Chairman of failing Premiership side Sunderland is the fourth football boss to back an academy, reports Graeme Paton.
He has become something of a local hate figure after seeing his football club plummet to the bottom of the Premiership. But Bob Murray, chairman of Sunderland, insists that failure on the field is not a bad omen as he becomes the fourth football boss to sponsor one of the Government's flagship academies.
The sponsorship represents welcome positive publicity for Mr Murray, whose team has won just twice all season. He has been blamed in part for the club's Pounds 40 million debt and was the focus of violent protests by fans after Sunderland's latest defeat at the weekend.
"Some schools in this city are depressing and built for a different age. I am in a position to help change that and want to play a part," he told The TES. "I hope we'll have more luck than we've had this season."
Mr Murray, an accountant by trade, who made his fortune selling kitchens, has joined other football bosses John Madejski (Reading), John Laycock (formerly of Bristol City) and David Meller (Watford director) by personally bankrolling an academy in his home town. A fifth, in Sandwell, in the West Midlands is being sponsored directly by West Bromwich Albion.
Mr Murray said: "Many football club chairmen are local businessmen who have a community conscience that extends beyond the club. The clubs are the focus of inner-city conurbations, which is where academies are being planned. It is logical that the two will overlap."
His investment is part of an ambitious pound;45m project to create three academies in Sunderland. Mr Murray and the Sunderland Housing Group will jointly invest some pound;1m to turn Pennywell comprehensive, and neighbouring Quarry View primary, into an academy for four to 16-year-olds.
Northumbrian Water will invest a similar amount in an academy replacing Castle View comprehensive and Leighton, an IT group, will back the failing Hylton Red House school.
Sunderland council will co-sponsor the three academies - investing pound;1m in each - and in return will retain some control over the schools.
The move represents a radical departure for the programme. Academies so far have been independent of local authorities, and controlled their own admissions, exclusions and curriculum.
However, the Sunderland academies will have the same admissions codes as other local-authority schools and be part of the same admissions process .
Moreover, unlike the 27 academies opened to date, they will only be for children aged up to 16, with pupils going on to Sunderland's sixth-form colleges.
Critics say such changes make a mockery of the programme, which has been lauded by the Prime Minister as delivering true autonomy for headteachers.

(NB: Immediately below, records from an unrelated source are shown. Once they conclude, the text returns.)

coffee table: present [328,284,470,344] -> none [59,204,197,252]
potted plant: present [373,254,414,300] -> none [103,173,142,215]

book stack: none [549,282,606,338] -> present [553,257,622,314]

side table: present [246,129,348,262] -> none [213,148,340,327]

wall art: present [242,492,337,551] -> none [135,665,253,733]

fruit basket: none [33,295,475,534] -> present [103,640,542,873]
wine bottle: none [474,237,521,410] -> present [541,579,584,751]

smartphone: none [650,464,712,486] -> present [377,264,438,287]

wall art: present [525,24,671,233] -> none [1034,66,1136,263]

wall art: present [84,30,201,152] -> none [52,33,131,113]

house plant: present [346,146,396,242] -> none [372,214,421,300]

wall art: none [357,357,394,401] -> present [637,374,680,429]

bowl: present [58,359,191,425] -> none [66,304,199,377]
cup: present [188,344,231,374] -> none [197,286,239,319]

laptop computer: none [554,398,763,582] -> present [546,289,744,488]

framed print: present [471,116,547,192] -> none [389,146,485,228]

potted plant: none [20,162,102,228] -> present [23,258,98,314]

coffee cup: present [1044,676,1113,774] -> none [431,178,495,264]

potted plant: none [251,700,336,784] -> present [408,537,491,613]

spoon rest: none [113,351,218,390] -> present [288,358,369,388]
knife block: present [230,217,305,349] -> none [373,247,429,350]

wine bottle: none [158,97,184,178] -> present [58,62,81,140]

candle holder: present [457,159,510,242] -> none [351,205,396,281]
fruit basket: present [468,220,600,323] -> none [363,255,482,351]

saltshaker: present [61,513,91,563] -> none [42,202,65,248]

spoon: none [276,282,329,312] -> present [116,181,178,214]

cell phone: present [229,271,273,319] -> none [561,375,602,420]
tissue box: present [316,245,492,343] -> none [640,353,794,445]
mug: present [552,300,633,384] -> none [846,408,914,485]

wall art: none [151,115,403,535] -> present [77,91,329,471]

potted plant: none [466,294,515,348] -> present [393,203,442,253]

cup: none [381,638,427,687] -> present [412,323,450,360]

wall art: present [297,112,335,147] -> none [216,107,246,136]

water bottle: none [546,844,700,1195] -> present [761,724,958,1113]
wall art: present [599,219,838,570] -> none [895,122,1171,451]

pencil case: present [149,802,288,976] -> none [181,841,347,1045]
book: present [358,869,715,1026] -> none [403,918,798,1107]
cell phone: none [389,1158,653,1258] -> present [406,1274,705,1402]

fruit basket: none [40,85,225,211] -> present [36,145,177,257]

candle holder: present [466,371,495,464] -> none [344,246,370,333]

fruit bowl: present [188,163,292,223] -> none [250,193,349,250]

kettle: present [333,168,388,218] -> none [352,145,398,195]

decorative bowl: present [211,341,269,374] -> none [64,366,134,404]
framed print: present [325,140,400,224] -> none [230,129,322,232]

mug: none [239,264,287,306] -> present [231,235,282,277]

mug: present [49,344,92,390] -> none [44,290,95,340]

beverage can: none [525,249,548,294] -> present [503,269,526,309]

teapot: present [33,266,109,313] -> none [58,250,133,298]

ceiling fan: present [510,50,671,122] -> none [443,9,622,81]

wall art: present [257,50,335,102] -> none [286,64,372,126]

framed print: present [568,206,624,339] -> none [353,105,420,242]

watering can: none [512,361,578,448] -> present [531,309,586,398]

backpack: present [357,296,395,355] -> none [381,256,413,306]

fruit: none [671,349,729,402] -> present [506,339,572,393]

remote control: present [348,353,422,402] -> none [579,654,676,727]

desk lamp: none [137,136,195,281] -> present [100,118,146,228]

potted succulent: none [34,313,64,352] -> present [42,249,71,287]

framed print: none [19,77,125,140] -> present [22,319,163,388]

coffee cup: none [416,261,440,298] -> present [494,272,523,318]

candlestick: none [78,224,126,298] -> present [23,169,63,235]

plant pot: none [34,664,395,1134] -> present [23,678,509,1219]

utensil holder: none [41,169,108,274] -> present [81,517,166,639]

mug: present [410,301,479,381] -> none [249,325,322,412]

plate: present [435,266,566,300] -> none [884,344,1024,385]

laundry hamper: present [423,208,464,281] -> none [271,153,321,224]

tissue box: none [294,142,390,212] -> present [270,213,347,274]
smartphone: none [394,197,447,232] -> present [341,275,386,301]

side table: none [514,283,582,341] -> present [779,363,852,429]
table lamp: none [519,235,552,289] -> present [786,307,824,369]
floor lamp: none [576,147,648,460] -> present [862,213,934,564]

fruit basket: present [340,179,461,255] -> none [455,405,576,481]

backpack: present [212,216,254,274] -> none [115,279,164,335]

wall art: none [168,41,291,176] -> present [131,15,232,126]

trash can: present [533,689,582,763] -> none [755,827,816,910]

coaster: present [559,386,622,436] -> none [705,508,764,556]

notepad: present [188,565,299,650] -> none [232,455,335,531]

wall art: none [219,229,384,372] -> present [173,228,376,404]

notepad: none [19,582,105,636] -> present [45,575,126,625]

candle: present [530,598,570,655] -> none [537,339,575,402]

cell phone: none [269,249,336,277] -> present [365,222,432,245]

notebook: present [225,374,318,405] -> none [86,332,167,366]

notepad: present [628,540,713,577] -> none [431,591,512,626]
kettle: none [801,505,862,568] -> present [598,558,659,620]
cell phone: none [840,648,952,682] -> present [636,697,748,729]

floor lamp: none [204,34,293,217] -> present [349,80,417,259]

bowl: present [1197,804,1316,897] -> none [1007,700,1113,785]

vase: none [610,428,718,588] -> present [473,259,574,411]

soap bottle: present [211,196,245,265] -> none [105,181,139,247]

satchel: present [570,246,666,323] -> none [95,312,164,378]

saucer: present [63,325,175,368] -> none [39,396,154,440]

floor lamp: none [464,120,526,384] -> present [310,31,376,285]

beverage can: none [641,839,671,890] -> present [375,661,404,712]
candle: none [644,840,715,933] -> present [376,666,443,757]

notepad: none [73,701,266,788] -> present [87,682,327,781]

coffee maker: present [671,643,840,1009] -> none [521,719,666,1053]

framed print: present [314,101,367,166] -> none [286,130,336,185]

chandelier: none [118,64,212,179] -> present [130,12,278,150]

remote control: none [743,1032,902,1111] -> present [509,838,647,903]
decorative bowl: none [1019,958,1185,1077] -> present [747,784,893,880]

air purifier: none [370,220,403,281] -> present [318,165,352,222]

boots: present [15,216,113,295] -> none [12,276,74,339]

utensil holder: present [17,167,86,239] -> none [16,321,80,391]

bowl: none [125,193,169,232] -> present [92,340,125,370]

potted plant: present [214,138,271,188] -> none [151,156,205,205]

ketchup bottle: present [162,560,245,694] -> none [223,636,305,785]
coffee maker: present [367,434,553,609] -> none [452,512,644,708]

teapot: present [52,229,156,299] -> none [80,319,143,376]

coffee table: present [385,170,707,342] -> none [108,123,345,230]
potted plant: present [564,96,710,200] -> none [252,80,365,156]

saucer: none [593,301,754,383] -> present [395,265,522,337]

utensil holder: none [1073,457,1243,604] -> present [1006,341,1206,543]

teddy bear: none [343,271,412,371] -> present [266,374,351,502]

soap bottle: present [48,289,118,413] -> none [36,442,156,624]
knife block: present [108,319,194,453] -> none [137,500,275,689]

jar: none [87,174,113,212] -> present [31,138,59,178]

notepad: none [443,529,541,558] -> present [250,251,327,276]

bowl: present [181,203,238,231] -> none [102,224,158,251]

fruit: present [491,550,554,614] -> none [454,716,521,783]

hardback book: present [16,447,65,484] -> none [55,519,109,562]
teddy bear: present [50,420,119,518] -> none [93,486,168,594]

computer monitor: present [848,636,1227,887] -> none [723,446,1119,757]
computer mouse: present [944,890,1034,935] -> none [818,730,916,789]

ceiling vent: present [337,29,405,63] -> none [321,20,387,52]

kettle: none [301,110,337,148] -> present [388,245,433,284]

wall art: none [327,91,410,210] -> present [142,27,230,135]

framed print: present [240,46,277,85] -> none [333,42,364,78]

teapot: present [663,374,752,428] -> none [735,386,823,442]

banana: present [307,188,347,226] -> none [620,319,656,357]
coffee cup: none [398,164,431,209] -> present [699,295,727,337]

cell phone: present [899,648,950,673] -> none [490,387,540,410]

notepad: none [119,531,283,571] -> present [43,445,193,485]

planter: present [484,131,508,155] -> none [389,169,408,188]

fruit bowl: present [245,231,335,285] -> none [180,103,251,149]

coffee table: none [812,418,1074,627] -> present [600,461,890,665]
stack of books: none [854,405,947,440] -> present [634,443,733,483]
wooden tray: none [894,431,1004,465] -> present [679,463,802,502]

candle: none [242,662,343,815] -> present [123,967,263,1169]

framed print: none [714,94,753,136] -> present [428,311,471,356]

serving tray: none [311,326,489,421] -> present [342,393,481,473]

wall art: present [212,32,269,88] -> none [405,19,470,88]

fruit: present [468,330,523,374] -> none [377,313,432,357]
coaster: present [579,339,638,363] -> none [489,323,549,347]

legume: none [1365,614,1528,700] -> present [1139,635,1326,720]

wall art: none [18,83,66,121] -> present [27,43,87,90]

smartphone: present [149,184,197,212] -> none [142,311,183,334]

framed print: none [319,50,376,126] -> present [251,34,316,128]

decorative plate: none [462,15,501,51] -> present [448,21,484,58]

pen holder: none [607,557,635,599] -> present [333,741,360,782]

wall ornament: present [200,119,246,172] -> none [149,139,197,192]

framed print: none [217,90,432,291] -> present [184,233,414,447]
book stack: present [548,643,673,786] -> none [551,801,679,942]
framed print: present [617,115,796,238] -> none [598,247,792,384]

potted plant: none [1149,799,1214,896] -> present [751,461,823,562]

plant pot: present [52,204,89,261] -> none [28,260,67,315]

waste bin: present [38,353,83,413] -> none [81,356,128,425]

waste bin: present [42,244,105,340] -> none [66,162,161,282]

But Terry Walsh, Sunderland's acting director of education, said: "Working in partnership is the ideal way forward. No one wants an academy plonked down in the middle of their authority if it is going to destablise the other schools in the area."
This week it emerged that the council had rejected an attempt by the Emmanuel Schools Foundation, the charity launched by Sunderland-born car dealer Sir Peter Vardy, to be one of its academy sponsors.
Mr Walsh said there had been irreconcilable differences between the council and Emmanuel, which has attracted controversy over the teaching of creationism and high exclusion rates at its academies elsewhere in the North.
* The academies programme received a boost this week when Capital City academy, Brent, was praised by Ofsted for improving "significantly" since it opened in 2003.
Meanwhile, plans to turn a successful comprehensive in Tony Blair's Sedgefield constituency into an academy have been dropped.
Mr Blair was criticised by local parents over plans by Darlington council to close Hurworth school and merge it with nearby Eastbourne comprehensive, creating a new pound;25m academy. Hurworth will no longer be part of the academy.
Bob Murray, chairman, Sunderland.
Fortune: Made through Spring Ram bathroom firm, and Omega Kitchens. Size of wealth unknown.
Academy: Investing undisclosed amount, alongside other sponsors, in a four-19 academy to replace Pennywell comprehensive and Quarry View primary.
John Madejski, chairman, Reading (who have won promotion to Premiership).
Fortune: Property and publishing magnate, worth an estimated pound;325m.
Made his name launching Auto Trader magazine in 1977.
Academy: Investing pound;2m in the John Madejski academy, Reading, which replaces Thamesbridge college in September this year.
John Laycock, ex-chairman Bristol City (in Football League 1).
Fortune: Brandon Hire, tool hire firm, and industrial fasteners firm he sold in 1989. Wealth unknown.
Academy: Invested pound;2m, alongside other sponsors, in City academy, Bristol, which replaced St George's college in 2003.
David Meller, director, Watford (third in Championship).
Fortune: Senior partner in family firm Julius Meller, a toiletries and logistics business, which supplies Marks Spencer among others. Wealth unknown.
Academy: Invested pound;1.5m, alongside other sponsors, in Harefield academy, Hillingdon, which replaced John Penrose school in 2005.